I’m not sure who invented the mirror. For brevity purposes, I’ll let you look that one up. I’m not even sure if the mirror was officially invented. Did people used to just peer over the local pond to vaguely see what they looked like? Life used to be hard. But then someone saw their reflection and I’d guess it was the closest humankind has come to an Adam and Eve style realization. This is what that person likely said
I have a weird neck.
Then, they turned around and complained…
I wish they made pants in bootcut.
Ever since that historically accurate moment, we’ve been absolutely fascinated, mortified, and endlessly interested in our appearance. Enamored with the intricacies in ourselves that only we can notice. I’m man enough to admit to it. Embarrassed everyday by the amount of mirrors and reflections I look into - most of the time without even realizing. I’m aware there’s absolutely no reason to do so.

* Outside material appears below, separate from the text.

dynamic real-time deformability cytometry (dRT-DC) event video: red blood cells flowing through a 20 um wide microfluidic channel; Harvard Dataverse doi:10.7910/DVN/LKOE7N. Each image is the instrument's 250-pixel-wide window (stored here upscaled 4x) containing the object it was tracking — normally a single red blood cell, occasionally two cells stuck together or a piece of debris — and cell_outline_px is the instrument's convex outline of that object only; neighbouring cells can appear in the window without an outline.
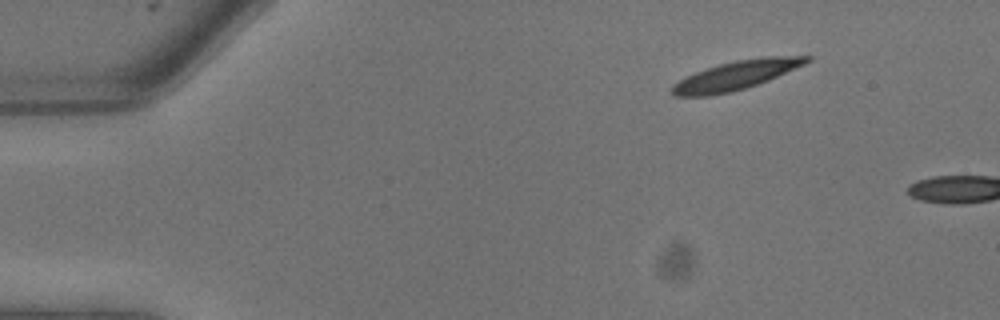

Discounting an encounter with high powered winds or buffalo wings, rarely has my appearance changed since I stepped out the front door. But there I am, checking to make sure I look how I intended to…when I saw that one guy from that one thing who reminded me of that type of person I’d like my clothes to say about my lifestyle.

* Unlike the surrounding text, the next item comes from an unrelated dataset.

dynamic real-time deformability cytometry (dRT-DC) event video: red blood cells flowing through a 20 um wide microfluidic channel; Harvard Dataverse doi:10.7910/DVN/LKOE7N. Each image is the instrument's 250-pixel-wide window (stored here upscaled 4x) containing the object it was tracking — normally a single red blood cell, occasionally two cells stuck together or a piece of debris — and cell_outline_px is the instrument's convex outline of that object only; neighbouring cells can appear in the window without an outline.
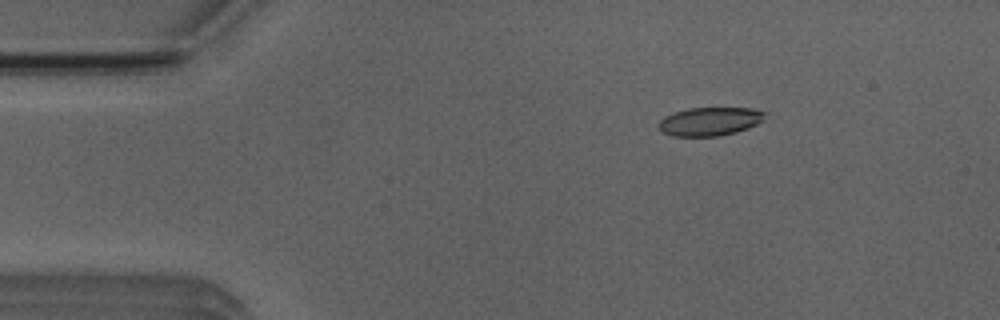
{"species": "Egyptian fruit bat (a non-hibernating species)", "species_latin": "Rousettus aegyptiacus", "temperature_condition": "room temperature", "stored_images_in_passage": 4, "camera_frame_rate_fps": 3000, "um_per_image_px": 0.085, "animal": {"sex": "male"}, "frame": {"image": 1, "passage_image": 2, "time_ms": 2.333, "image_size_px": [1000, 320], "cell_outline_px": [[768, 112], [764, 120], [748, 128], [736, 132], [720, 136], [672, 136], [664, 132], [660, 128], [660, 120], [664, 116], [688, 108], [752, 108]], "centroid_in_image_um": [60.4, 10.31], "position_along_channel_um": 24.6, "area_um2": 17.63}}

This may sound sad, vain, and dramatically over-complicated - such as using the term dramatically over-complicated. But it’s true. Pinterest has made a business on it. Stylists have made careers out of it. And now, random hot people on the internet have made 15 seconds out of it. I’m, of course, referring to the fit check. A verbal or many times nonverbal display of what one might be wearing, posted on the internet, and aspirationally consumed by others. The concept of the fit check is versatile - as we all would like to look like somebody. The result of the fit check can be absolutely addicting - as Instagram and Pinterest have my dream hemline boiled down to an algorithmic science. And most importantly, the fit check is surreally satisfying - as those best at it offer up a digestible vignette into the life I could embody, if only Car Seat Headrest played while I strutted up to a propped up phone camera, wearing the perfect pant/jacket/boot/A-Frame trucker hat combination.

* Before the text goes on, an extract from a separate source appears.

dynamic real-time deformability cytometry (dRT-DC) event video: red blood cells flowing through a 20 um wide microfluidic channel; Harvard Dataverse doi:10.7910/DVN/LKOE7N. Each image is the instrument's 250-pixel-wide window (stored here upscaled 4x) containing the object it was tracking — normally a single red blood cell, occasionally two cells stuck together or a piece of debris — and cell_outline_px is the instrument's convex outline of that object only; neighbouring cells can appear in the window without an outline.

But there’s a flaw in the fit check culture we find ourselves relying on to curate our physical appearance. The fitcheck is just a check. A gander. A peak into a life that obviously does not exist as simply tailored as it’s presented. The fits they check have no physical purpose other than to be admired through your screen. That’s where they fit best. But once outside in the world, half those layers you layered just as that one fitcheck layered might have to come off. The pants that look perfect in your mirror might give you a wedgie at your desk chair. If you’re like me, you rock your Mescal shorts to run errands and then realize rugby shorts don’t have pockets. Great style must have great purpose. But if your purpose is not to look real cute for your front-facing camera, it may take a little more work to feel as good as we imagine those tastemakers do on screen.
If a legendary film character’s style is the product of a fictional environment, built by experts in design, with an arsenal of cash, and constructed specifically to make that character look as fucking cool as possible over the course of 2 hours (i.e. The Archduke of Khaki, Crash Davis wearing pleats to the batting cages) the far briefer fit check is that on steroids. Because it’s easy to be a fit god in 15 seconds. But what happens once that fit god steps out the door and say, gets gas at Costco in Burbank? His army fatigues, designed to survive a Soviet Winter, become a gooch sweat nightmare (blog name, called it). Our digital fit god becomes a fit mortal once stepping in the world with the rest of us.
The fitcheck can be useful, surely. Maybe as a reference point. Such as page flipping through a style thesaurus. But truly, your best fits must be uncheckable. They must fit the occasion, whatever that might be. And I’ll take a wild guess that it’s not a photoshoot, alone in front of your bookshelf.
I’d instead advise anyone looking to up their style, not to blindly mimic 15 seconds of relative fiction. This is what separates the fitchecker from the far rarer fitsmith (to be written about at a later date). Such as any great storyteller, the fitchecker simply intends to inspire, not directly instruct, while a true fitsmith feels no need to advertise what suits them out in the wild. Because a true fitsmith knows everyone else is far too obsessed with themselves to even notice. They’ll surely know when it’s right to triple layer and throw on those dank soviet fatigues. Possibly for a trip to the apple orchard this month or a tasteful tailgate. Maybe they’ll tuck a crispy tight tee into denim when it's standing room only at The Moroccan Lounge instead of a night at Tiny's Hi Dive, where in the midst of running the pool table like Newman - it’ll surely pop right out and get all wrinkly. The fitsmith will put on clothing that feels as authentic as it does useful. Fits too pure to ever simply be constructed for the purpose of a check.
Amen... the crucial component of a good fit is the environment that you wear the fit in.